December 2nd, 2013 by Ableser, M. J., Penuela, S., Lee, J., Shao, Q., Laird, D. W.

Connexins (Cx) have been identified as tumor suppressors or enhancers, a distinction that appears to be dependent on the type and stage of disease. However, the role of connexins in melanoma tumorigenesis and their status during cancer onset and progression remains controversial and unclear. Here, we show that the aggressive B16-BL6 mouse melanoma cell line expresses low basal levels of Cx26 and Cx43 rendering them gap junctional intercellular communication (GJIC) deficient as elucidated by immunofluorescence, western blotting and dye transfer studies.
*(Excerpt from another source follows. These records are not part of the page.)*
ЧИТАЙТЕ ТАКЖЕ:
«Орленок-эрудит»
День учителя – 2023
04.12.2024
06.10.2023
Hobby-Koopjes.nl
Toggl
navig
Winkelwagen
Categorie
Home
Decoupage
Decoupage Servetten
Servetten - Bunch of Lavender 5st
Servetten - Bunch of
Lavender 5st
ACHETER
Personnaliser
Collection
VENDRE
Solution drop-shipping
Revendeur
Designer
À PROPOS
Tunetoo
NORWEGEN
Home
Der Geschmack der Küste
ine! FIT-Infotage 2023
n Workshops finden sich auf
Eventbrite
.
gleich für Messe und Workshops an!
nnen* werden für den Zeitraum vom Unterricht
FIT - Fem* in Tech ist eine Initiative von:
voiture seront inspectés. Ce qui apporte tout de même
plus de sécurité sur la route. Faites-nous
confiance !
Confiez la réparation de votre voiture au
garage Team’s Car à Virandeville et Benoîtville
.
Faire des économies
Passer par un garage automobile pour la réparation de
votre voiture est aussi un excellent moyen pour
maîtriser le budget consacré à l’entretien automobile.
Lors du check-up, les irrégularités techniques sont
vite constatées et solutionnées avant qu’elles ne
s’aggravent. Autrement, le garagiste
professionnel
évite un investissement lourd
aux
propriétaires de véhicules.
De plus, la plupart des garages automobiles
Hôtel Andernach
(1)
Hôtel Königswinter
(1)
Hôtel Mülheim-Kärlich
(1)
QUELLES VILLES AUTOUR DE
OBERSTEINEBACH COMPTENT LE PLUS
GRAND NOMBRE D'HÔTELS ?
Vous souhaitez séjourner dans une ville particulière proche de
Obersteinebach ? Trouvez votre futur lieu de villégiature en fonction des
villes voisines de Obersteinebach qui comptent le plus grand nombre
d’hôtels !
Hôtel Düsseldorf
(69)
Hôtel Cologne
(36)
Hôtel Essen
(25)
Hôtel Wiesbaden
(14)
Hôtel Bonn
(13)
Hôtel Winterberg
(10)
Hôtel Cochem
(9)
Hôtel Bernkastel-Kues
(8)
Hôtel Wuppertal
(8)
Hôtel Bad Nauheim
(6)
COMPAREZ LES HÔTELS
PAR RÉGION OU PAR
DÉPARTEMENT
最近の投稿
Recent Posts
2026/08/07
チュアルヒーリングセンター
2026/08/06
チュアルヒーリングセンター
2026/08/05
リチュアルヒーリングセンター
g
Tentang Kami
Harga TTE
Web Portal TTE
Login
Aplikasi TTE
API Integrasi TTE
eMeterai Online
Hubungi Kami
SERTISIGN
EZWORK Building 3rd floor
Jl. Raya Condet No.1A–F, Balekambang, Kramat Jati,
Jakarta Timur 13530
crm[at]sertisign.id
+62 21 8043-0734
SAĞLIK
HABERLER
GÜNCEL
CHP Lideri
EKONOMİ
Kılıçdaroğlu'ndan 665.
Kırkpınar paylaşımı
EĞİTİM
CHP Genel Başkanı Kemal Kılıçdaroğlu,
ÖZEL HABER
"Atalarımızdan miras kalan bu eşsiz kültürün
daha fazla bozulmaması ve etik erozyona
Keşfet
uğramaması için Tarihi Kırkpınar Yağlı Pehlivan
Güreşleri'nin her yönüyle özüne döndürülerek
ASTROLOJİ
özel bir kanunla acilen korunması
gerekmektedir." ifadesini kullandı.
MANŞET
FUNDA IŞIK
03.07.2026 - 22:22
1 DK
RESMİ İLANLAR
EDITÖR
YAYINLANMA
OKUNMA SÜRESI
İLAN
Following ectopic expression of GFP-tagged Cx26 and Cx43 in these connexin-deficient melanomas, punctate gap junction-like plaques were evident at sites of cell-cell apposition and the incidence of dye transfer was significantly increased similar to connexin-rich keratinocytes. We found that the expression of Cx43, but not Cx26, significantly reduced cellular proliferation and anchorage-independent growth from control melanomas, whereas migration was unaffected. Additionally, melanomas expressing Cx43 displayed significantly reduced growth within the in situ-like microenvironment of keratinocytes, despite a lack of heterocellular GJIC between the two cell types. Furthermore, when grown in vivo in the chicken chorioallantoic membrane, primary tumors-derived from Cx43-expressing melanomas were significantly smaller than controls, whereas Cx26-expressing melanomas produced tumors similar to controls. Collectively, these results suggest that Cx43, and not Cx26, can act as a tumor suppressor during melanoma tumorigenesis.